The mush Germaine fried for their breakfast was scorched, adding to the foul odor of the cabin. A near whiteout storm was whipping up, forcing the men to hurriedly pack up their furs and saddle-up. While saddling the horses and putting the packs on the mule, Ian glanced out of the open-sided lean-to at the blowing snow.

"It’s going to be a humdinger, Pete."
Similarly, great care was taken in his accurate description of the local scene.
The main street, of Pembina seemed bleak when they reached the west riverbank. Two teams with bobsleighs were parked just ahead, on the right, and two saddle horses stood at the rack in front of the Brown and Kabernagle Saloon.

Kirby joked, “Cripes, you could shoot a cannon down Cavalier Street and hardly hit a thing.”
Because of Walker’s profound knowledge of the local history many historical events abound. The arrival of the first train at the border is an example.
The entire countryside was anxious to be at the Emerson depot to greet the first train from St.Paul.

“Ian got off work at six this morning…He’ll join us in Emerson…it’s a pity we all can’t go to Roseau Crossing to see the spike driving ceremony…”

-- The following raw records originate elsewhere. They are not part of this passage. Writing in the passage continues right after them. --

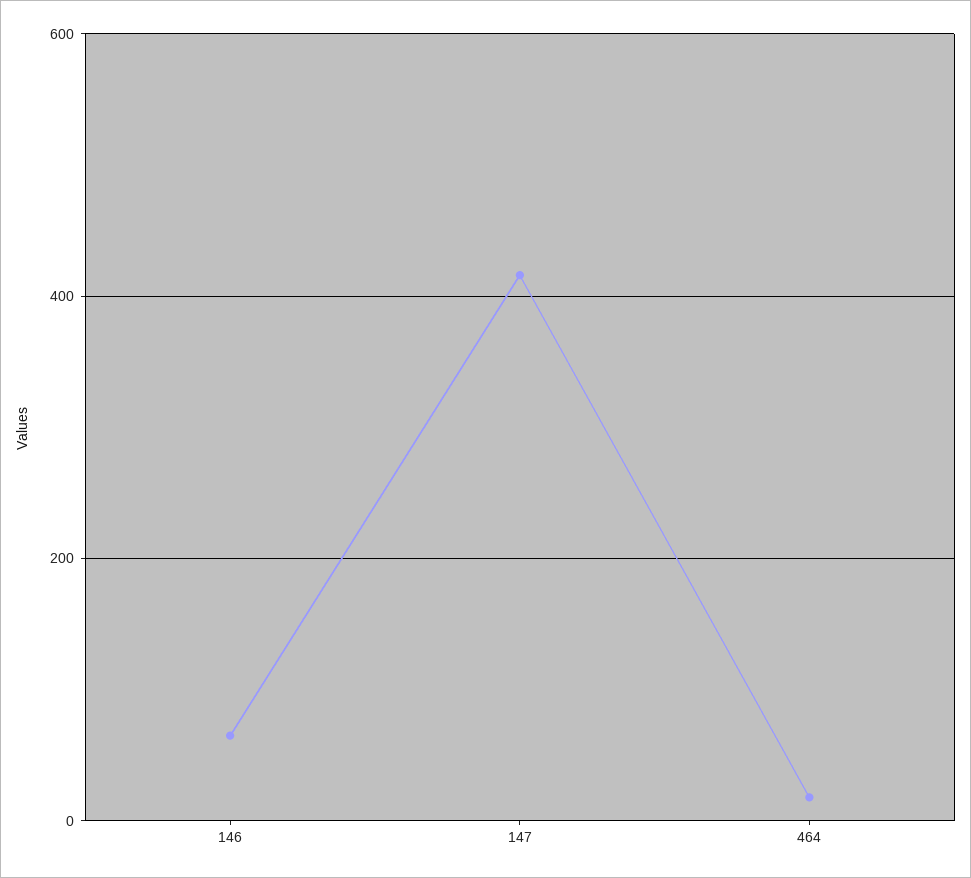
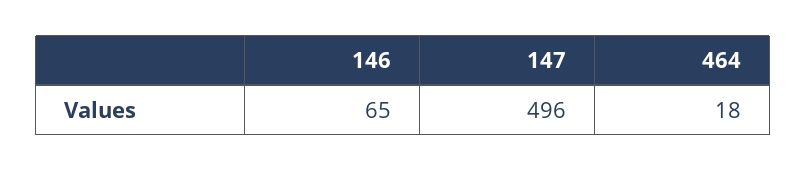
147: 420 -> 496

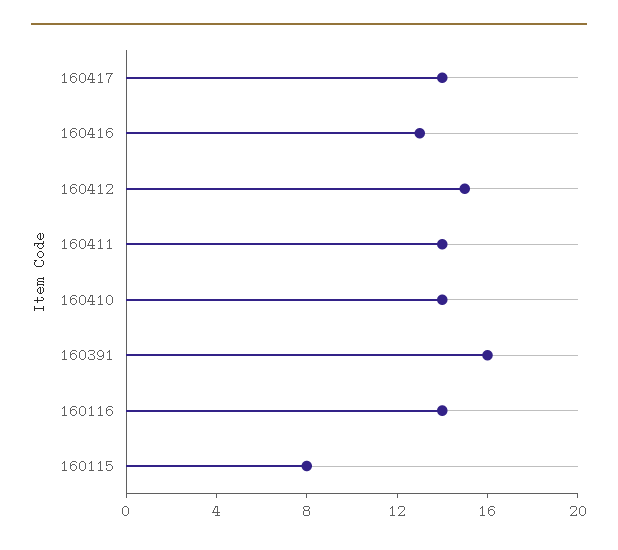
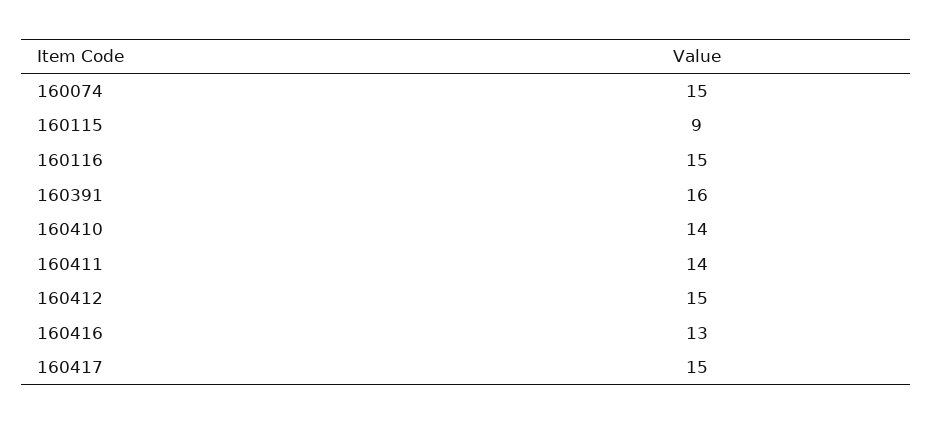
160417: 14 -> 15
160116: 14 -> 15
160115: 8 -> 9
160074: none -> 15

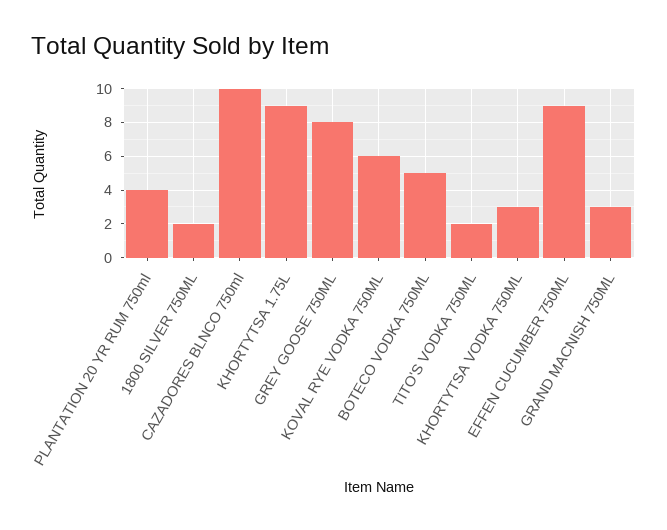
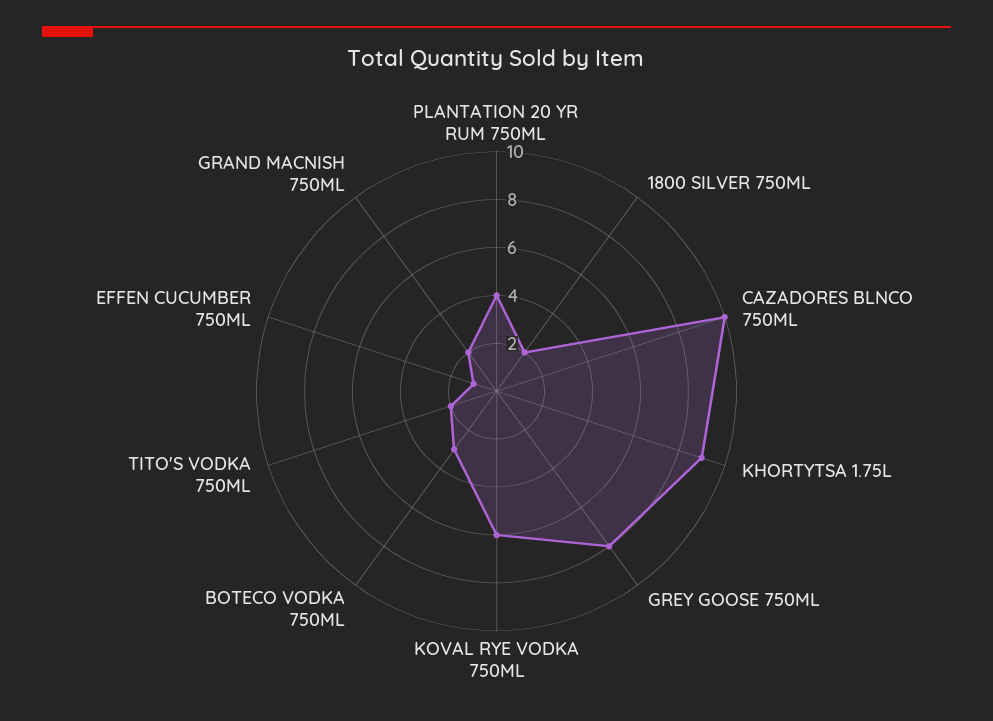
BOTECO VODKA 750ML: 5 -> 3
KHORTYTSA VODKA 750ML: 3 -> none
EFFEN CUCUMBER 750ML: 9 -> 1
GRAND MACNISH 750ML: 3 -> 2

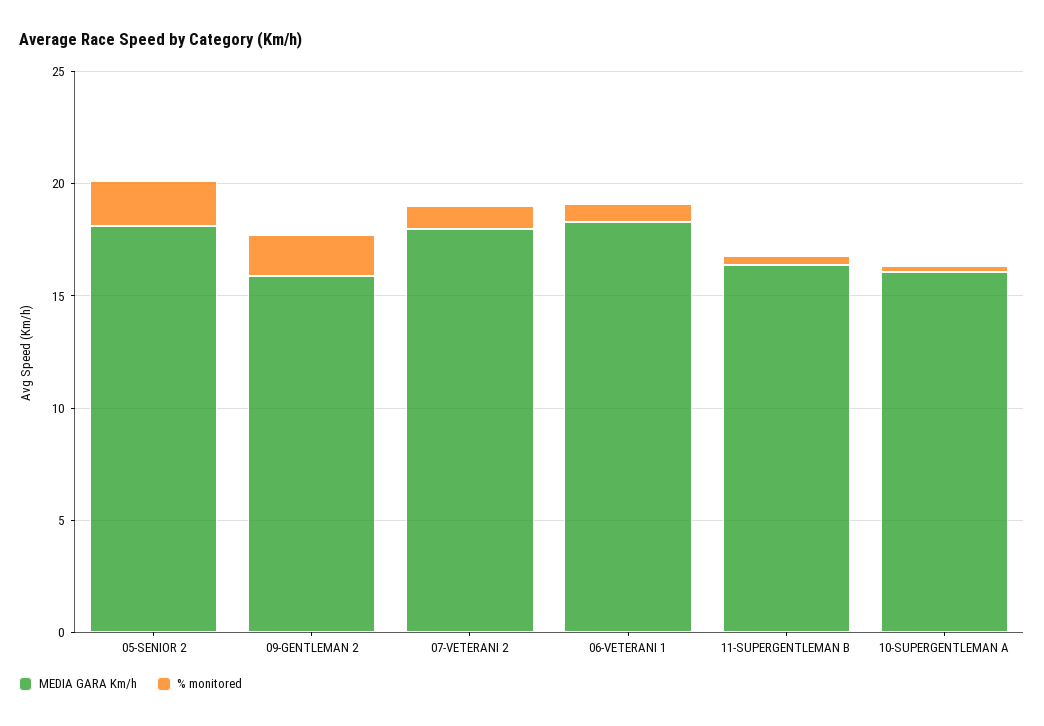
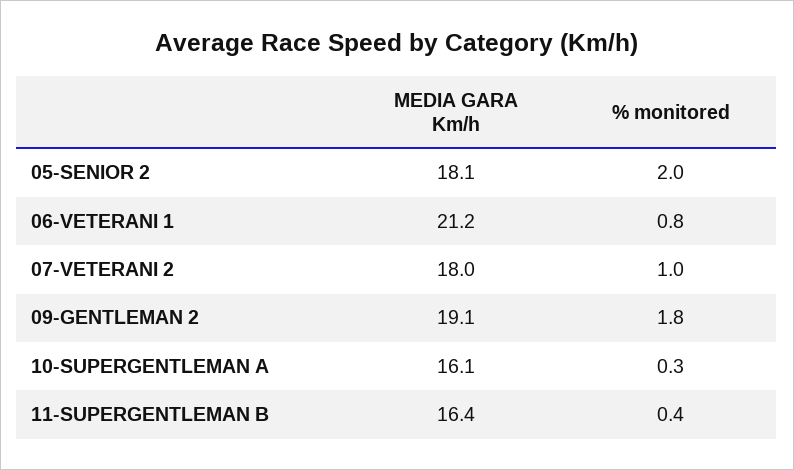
MEDIA GARA Km/h, 09-GENTLEMAN 2: 16 -> 19.1
MEDIA GARA Km/h, 06-VETERANI 1: 18 -> 21.2

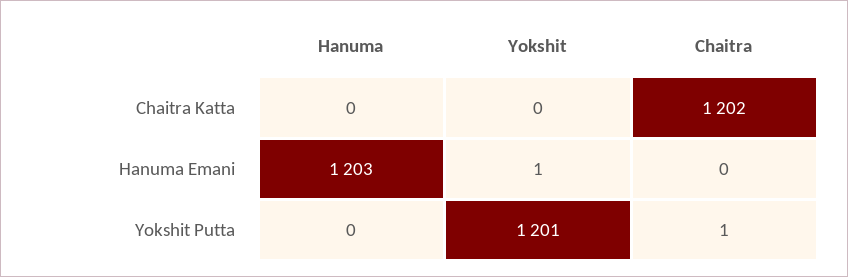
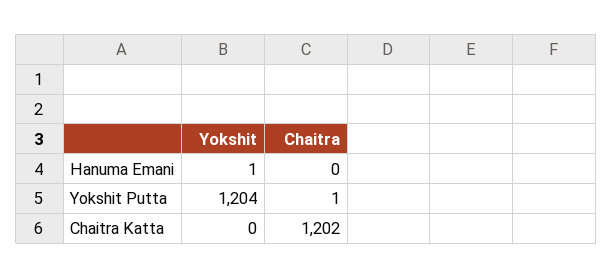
Hanuma, Chaitra Katta: 0 -> none
Hanuma, Hanuma Emani: 1203 -> none
Hanuma, Yokshit Putta: 0 -> none
Yokshit, Yokshit Putta: 1201 -> 1204

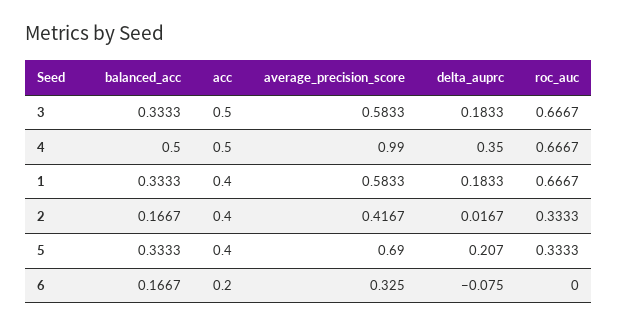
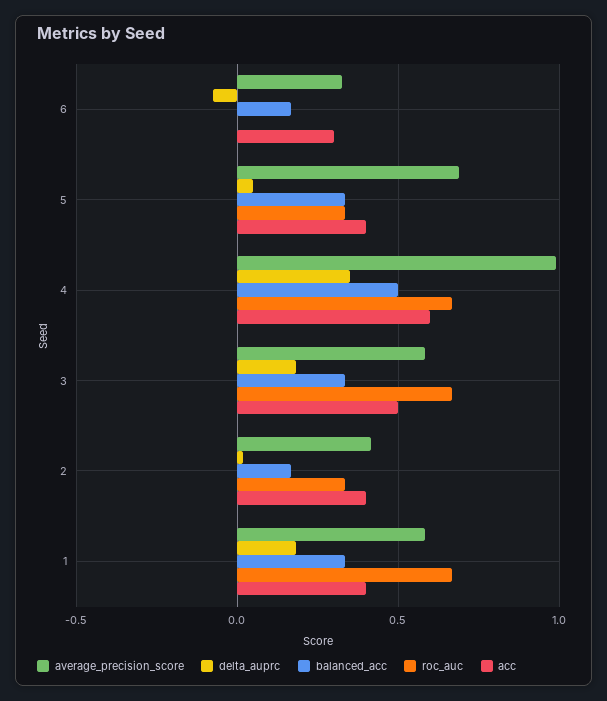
acc, 4: 0.5 -> 0.6
delta_auprc, 5: 0.207 -> 0.05
acc, 6: 0.2 -> 0.3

It was nearly noon before the two buggies crossed the International boundary and proceeded north along Emerson’s Main Street…on Church Street, they noticed each hitch rail…was occupied by riding horses or teams. The saloons were evidently doing a good business, due to the crowds…The stop in Emerson was brief; with a sudden surge of power the high driving wheels of engine slipped momentarily, then slowed to seize the rails…as the train moved north to the ceremony planned at Roseau.
Local readers will recognize other historical characters and places that are woven into the fabric of the novel. Readers anxious for realistic details of local history will find themselves searching for the particulars of localities and events that Walker describes.

Border Towns is an easy read and as one moves toward the climax it becomes a fascinating page turner. Border Towns is available from the publisher or online from Barnes and Noble.